Остромов, или Ученик чародея | страница 25
Брат писал странное: когда в Петербурге, казалось бы, настало послабление, в Крыму вдруг стали брать всех, кого могли заподозрить в связях с белогвардейщиной, вот уж четыре года как разгромленной и бежавшей. Чудовищный Фирман, командированный в Судак для окончательного выявления белого элемента, арестовывал кого попало, и Аду взяли только за то, что она ухаживала за больным Скарятинским, чей сын действительно бежал на одном из последних кораблей, но при чем же Скарятинский и тем более Ада? Старик умер, Аду выпустили через три недели, Даня страшно переживал, Валя заболел от страха, но главное — за эти три месяца с Адой случилось что-то ужасное. Словно огонь в ней погас. Она больше не рисовала с Даней журнал, не учила Валю играть, забросила огород, сидела на крыльце и плакала, и вдруг пневмония, и все. Он никогда не предполагал в ней такой слабости. В письме брата так и слышалась его вечная обиженная интонация: он продолжал сердиться на жену — как она могла уйти, не подумав о нем, о детях? Что за нежности, в конце концов, другие сидели и больше, и возвращались крепкими, здоровыми, еще и с запасом счастья, что вот, отпустили… Теперь, конечно, он не может в одиночестве заботиться о взрослом Дане и десятилетнем Вале, а потому не мог бы Алексей… Алексей Алексеич немедленно ответил, что мог бы, — Даня был прелесть и, кажется, способен был разбудить его; заодно он с тоской подумал о том, что жениться на Аде, конечно, следовали ему, а не Илье.
Отправив письмо, он зашел к соседу, инженеру Поленову.
— Вот, Константин Исаевич, — сказал он бодро, надеясь по обыкновению отвлечь Поленова от вечной скорби, в которой тот пребывал со дня таинственной гибели дочери. — Приедет ко мне Даня, удивительный мальчик. Племянник.
Поленов поднял голову — он как раз выклеивал коллаж с портретом дочери, уже, кажется, пятнадцатый, — и посмотрел на Галицкого с явным, самодовольным раздражением.

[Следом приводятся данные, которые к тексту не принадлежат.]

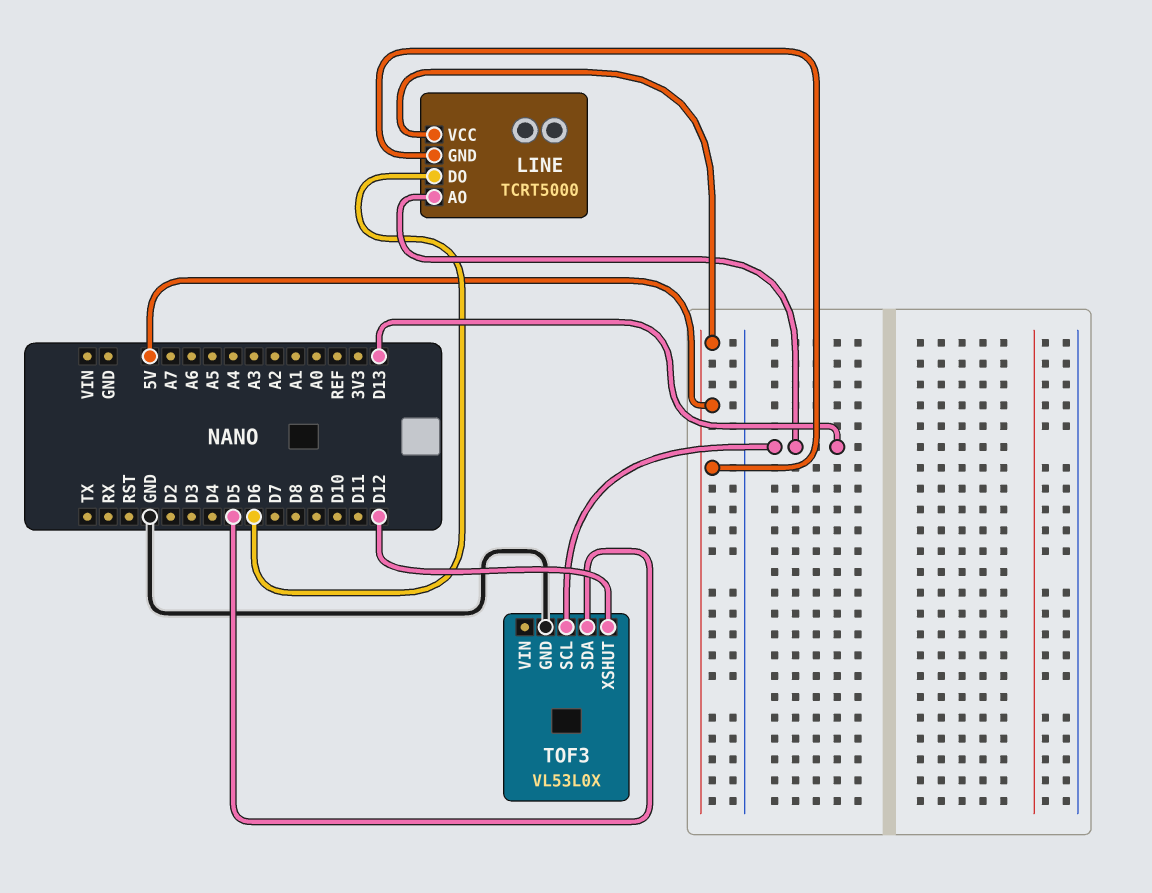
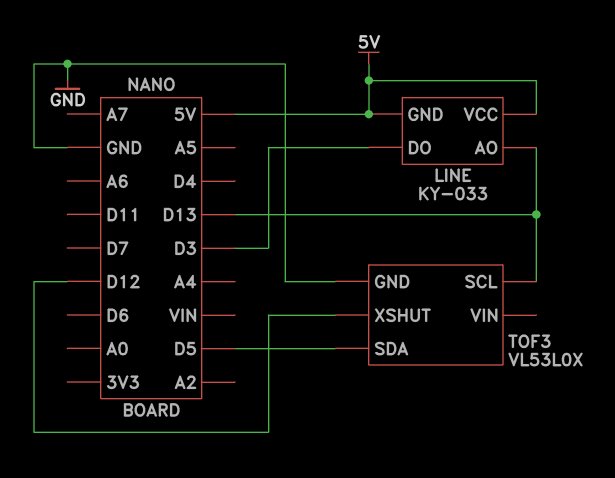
LINE: TCRT5000 -> KY-033
LINE pin DO: D6 -> D3

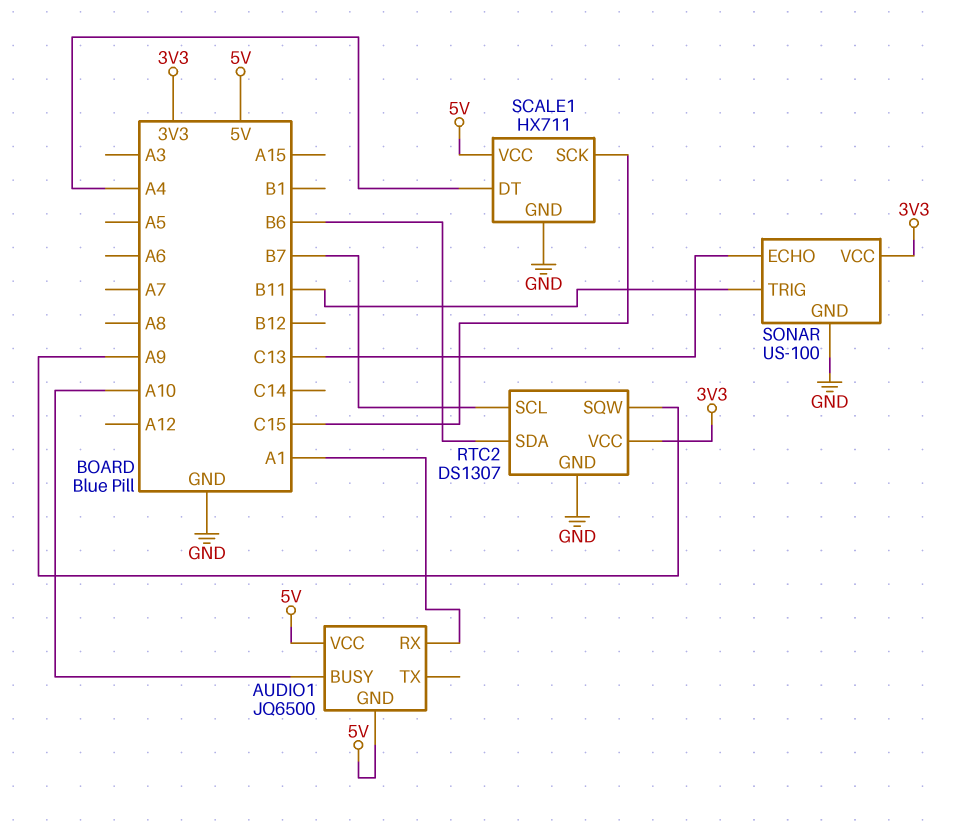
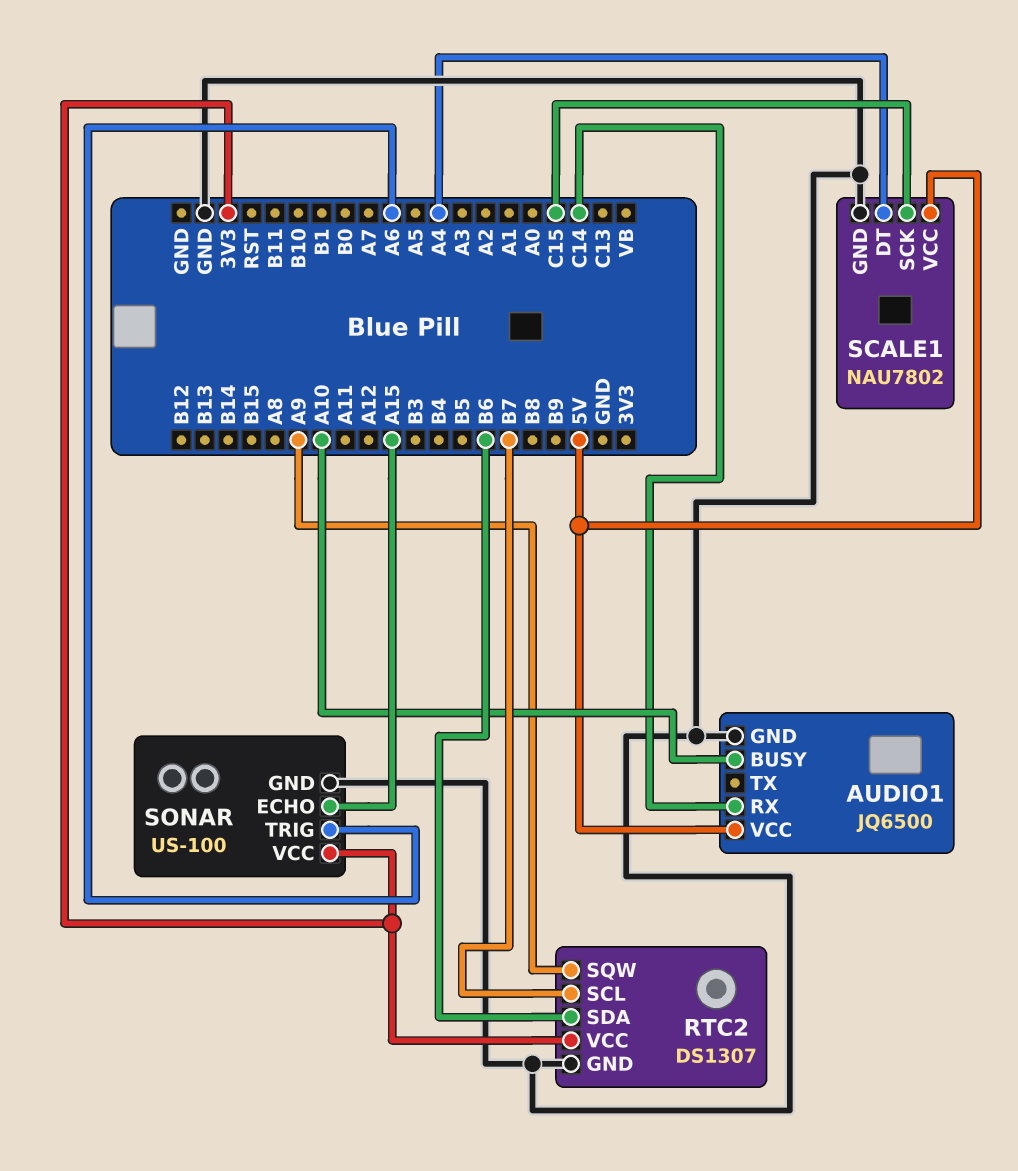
AUDIO1 pin GND: 5V -> GND
AUDIO1 pin RX: A1 -> C14
SCALE1: HX711 -> NAU7802
SONAR pin ECHO: C13 -> A15
SONAR pin TRIG: B11 -> A6

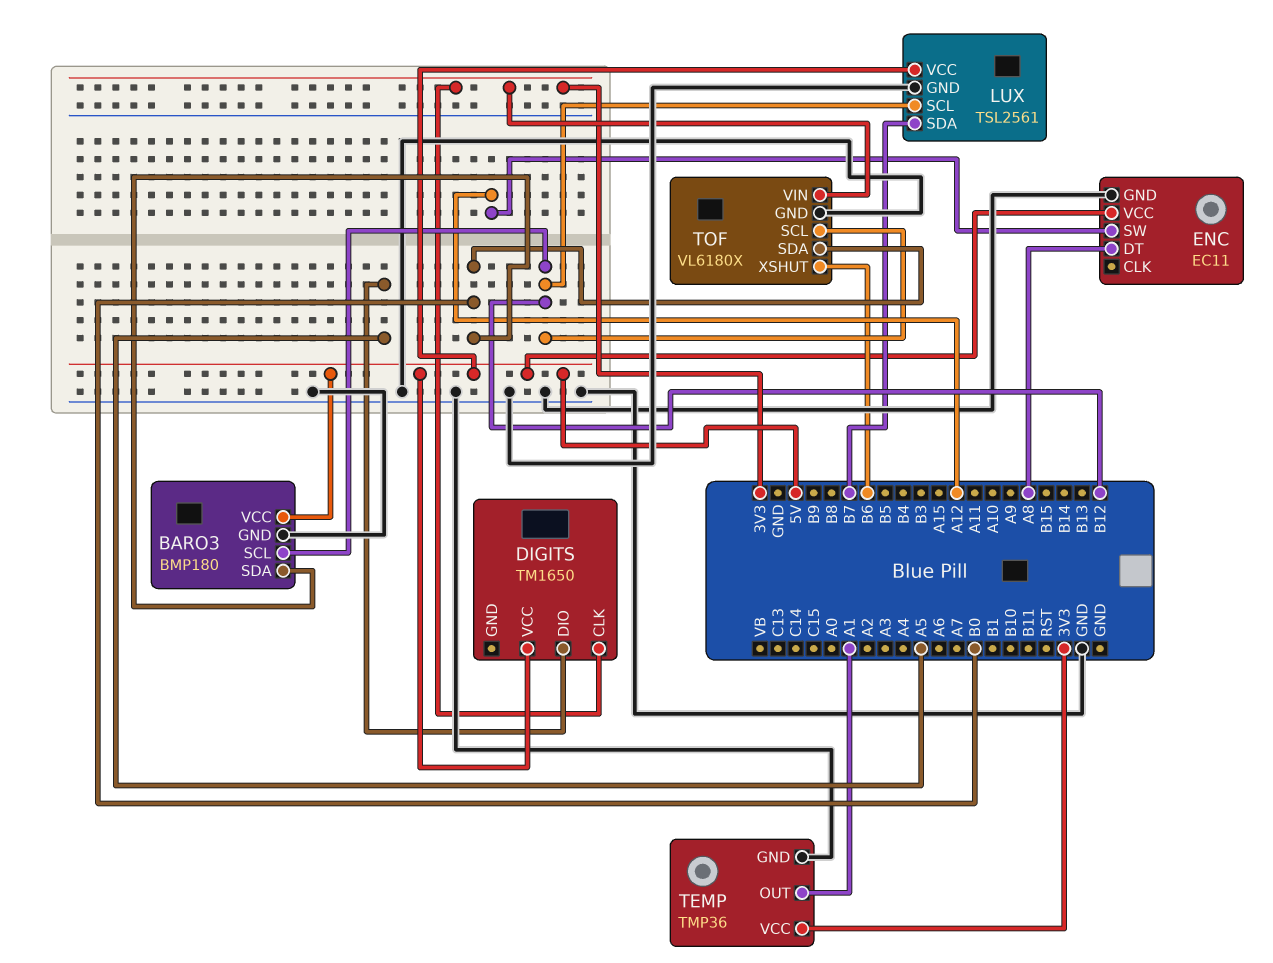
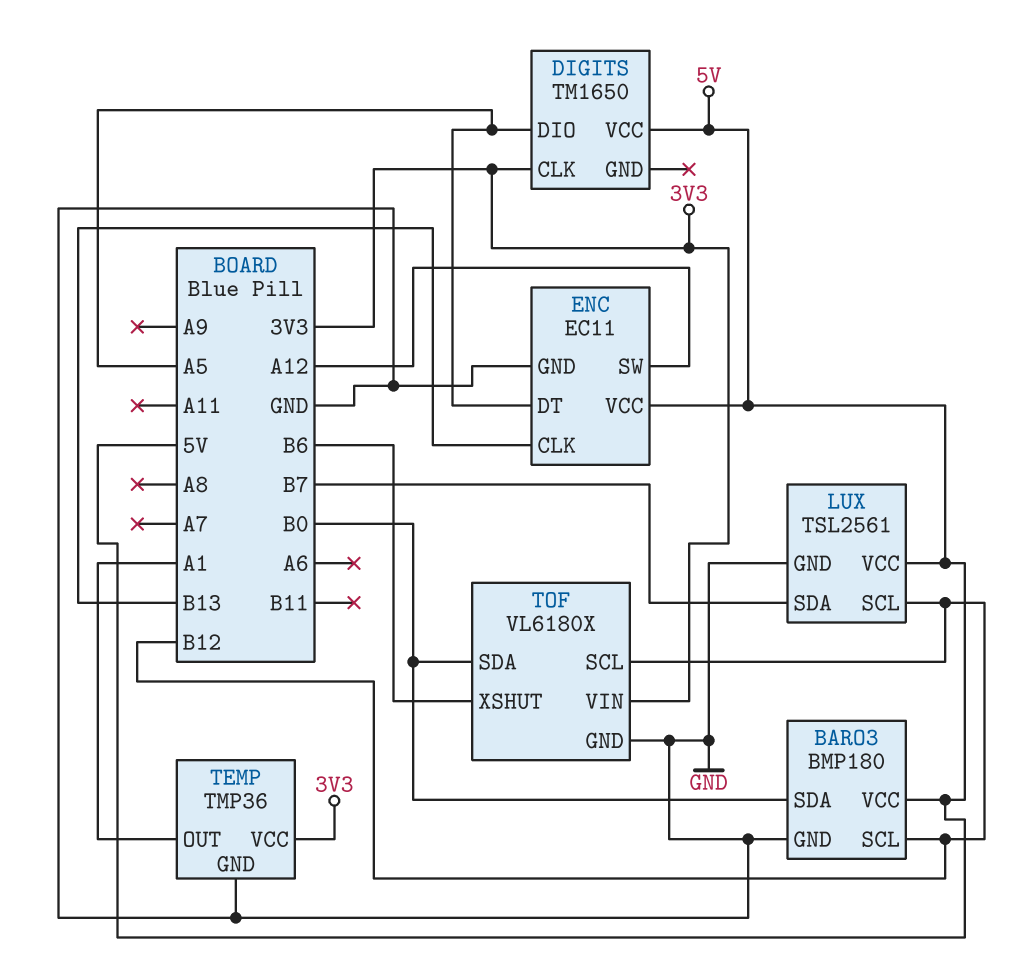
ENC pin CLK: none -> B13
ENC pin DT: A8 -> A5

— Не пойму я вас, Алексей Алексеич, — сказал он. — Ну, приедет. А мне что за дело?
— Я думал, вас развлечет… — сказал Галицкий. Как человек надеющийся, он продолжал верить, что Поленова можно разговорить — и что сам он желает того. Это была ошибка. Поленов жил своей скорбью, как Галицкий — надеждой, и в реальности не нуждался. Так что когда Алексей Алексеич, для приличия поговорив о пустяках, отправился к себе, Поленов проводил его взглядом, какого испугался бы посторонний.
Историю Лидочки Поленовой хорошо помнили в Ленинграде, и говорили о ней гораздо больше, чем об Ирочке Абрикосовой, хотя обе исчезли, не оставив следа, с разницей менее чем в год. Ирочка улетела, и ее больше не видели; Лидочка утонула, и ее не нашли.